# Power Trim Question.



## Brett (Jul 16, 2008)

Normal



> Maximum Tilt Range, 73° (-6° to 67°). Maximum Trim Range, 20° (-6° to 14°)


----------



## Frank_Sebastian (Oct 15, 2007)

I am not sure if I understand the problem. If it won't hold the setting in the trim range the by pass valve (screw) might not be tight or it could be leaking.

Frank_S


----------



## fishgitr (Feb 18, 2008)

when trimming the motor up at wot it goes up to a certian point and wont go past that point. it pushes its self back down. all screws and plugs are tight.


----------



## Brett (Jul 16, 2008)

As I posted before "Normal"

Trim functions when engine is running, to adjust thrust angle.
Tilt only has enough push to deal with a stopped outboard.
Trying to use tilt when in gear doesn't push any farther than the max trim angle.

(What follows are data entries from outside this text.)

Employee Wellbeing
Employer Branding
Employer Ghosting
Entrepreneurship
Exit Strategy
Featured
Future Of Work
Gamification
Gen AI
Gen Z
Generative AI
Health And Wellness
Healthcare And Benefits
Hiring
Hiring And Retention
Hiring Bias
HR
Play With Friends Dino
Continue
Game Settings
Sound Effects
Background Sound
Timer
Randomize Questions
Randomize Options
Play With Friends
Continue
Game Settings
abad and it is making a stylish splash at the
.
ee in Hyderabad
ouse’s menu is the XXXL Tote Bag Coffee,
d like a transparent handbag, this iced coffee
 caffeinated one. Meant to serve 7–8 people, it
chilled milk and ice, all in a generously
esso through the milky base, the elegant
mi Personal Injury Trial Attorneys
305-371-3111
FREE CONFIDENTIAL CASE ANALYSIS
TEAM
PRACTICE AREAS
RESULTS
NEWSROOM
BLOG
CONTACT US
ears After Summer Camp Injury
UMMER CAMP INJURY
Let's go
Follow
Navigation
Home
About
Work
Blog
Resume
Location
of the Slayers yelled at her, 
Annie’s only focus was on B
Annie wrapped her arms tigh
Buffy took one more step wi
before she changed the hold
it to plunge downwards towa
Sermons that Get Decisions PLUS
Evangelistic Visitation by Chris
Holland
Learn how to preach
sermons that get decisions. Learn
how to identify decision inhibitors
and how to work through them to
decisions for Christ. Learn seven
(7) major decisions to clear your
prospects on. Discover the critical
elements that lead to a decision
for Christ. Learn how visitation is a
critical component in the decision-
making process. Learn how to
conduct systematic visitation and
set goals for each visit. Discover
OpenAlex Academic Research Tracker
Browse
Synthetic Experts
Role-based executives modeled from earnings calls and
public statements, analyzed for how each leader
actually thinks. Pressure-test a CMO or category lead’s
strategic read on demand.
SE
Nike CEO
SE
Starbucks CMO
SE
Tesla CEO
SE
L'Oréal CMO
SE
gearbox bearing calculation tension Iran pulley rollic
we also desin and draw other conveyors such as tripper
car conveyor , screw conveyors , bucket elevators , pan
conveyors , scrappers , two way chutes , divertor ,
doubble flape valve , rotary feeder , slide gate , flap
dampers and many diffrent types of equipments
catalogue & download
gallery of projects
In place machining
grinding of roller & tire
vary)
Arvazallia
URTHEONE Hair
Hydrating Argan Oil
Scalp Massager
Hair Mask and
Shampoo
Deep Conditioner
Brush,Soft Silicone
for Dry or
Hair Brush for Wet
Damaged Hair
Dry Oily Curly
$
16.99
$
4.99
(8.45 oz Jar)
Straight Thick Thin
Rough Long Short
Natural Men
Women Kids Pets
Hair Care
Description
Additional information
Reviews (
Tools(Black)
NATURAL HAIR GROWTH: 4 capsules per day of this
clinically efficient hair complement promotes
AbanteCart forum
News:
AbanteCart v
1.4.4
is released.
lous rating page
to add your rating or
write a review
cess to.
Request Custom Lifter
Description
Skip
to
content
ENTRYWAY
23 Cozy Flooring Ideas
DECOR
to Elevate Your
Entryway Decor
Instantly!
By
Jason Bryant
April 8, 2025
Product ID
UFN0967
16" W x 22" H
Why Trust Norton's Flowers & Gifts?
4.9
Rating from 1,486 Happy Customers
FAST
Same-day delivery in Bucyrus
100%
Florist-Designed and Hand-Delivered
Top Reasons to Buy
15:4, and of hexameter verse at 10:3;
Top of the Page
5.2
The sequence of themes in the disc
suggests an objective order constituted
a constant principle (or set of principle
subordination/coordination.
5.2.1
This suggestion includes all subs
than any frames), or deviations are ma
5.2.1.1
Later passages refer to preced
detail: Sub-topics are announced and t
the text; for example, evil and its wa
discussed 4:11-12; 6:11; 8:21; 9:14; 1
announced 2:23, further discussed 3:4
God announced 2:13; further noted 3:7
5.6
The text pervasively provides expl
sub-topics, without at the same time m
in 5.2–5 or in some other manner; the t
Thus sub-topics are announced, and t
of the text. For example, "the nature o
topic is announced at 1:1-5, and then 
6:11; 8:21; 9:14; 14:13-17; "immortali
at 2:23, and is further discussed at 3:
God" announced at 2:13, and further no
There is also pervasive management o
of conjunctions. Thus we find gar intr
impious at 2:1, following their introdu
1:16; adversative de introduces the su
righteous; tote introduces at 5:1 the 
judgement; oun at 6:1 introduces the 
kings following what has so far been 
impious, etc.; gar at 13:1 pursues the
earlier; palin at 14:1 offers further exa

That's why the option is called "Trim'n'Tilt"... 



> Maximum Tilt Range, 73° (-6° to 67°). Maximum Trim Range, 20° (-6° to 14°)


----------



## B.Lee (Apr 29, 2008)

That motor uses a single ram for both trim and tilt, and Brett's right on, the useable trim range is tough enough to lift the engine under power, but the tilt range is not.  You are simply reaching the top of the trim range.  

With the engine off or not under power, it tilts up just fine, right?


----------



## fishgitr (Feb 18, 2008)

I wasnt doubting you Brett i just tried to reclarify. Sorry. Called Merc. and they said it was a safety feature. Thanks for the help and input. Guess im gonna have to raise the plate more to get it where i want it.


----------